New images of Shalbatana Vallis from ESA’s Mars Express orbiter reveal well-preserved geological clues of past water and lava activity on ancient Mars. [ https://www.labroots.com/trending/space/30564/ancient-martia…st-ocean-2](https://www.labroots.com/trending/space/30564/ancient-martia…st-ocean-2)
How much water and lava flowed across the surface of Mars billions of years ago? This is what a recent image obtained from the European Space Agency’s Mars Express orbiter hopes to figure out as the more than two-decade-old orbiter captured incredible images that could help researchers piece together the environment on ancient Mars. This is because these images offer clues of past water and lava activity on Mars when the Red Planet was far warmer and wetter than it is today.

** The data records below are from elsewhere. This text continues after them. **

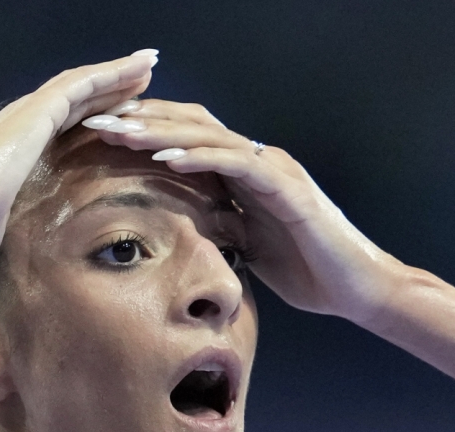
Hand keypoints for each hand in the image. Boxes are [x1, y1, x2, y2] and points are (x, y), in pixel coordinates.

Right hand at [0, 51, 158, 273]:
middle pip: (78, 98)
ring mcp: (33, 111)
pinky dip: (114, 73)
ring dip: (119, 74)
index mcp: (16, 147)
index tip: (117, 112)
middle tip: (141, 79)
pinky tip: (139, 67)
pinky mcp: (42, 107)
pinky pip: (85, 83)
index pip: (63, 123)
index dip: (91, 113)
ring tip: (148, 65)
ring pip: (85, 84)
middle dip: (110, 88)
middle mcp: (25, 121)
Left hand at [83, 99, 404, 322]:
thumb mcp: (249, 249)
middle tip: (95, 120)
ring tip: (120, 131)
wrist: (359, 289)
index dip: (147, 132)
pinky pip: (237, 165)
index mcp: (246, 173)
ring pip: (209, 137)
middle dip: (142, 122)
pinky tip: (166, 157)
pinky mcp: (287, 188)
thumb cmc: (310, 271)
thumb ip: (223, 229)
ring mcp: (274, 170)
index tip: (102, 135)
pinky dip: (201, 157)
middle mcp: (258, 161)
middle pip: (192, 127)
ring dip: (161, 132)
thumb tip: (186, 229)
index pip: (188, 139)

This latest image reveals a vast area comprised of a mixture of buried and visible impact craters, eroded hills and mesas, wrinkle ridges from lava cooling and contracting, chaotic terrain from the melting of ice, dark volcanic ash, and a massive channel called Shalbatana Vallis where researchers hypothesize was craved from massive amounts of groundwater that swelled up to the Martian surface. Because Mars lack plate tectonics like Earth, these landforms have been well-preserved for billions of years. Once Mars became incapable of having liquid water on its surface, the Martian wind and dust buried and eroded some of these features, though not to the extent as we see erosion on Earth.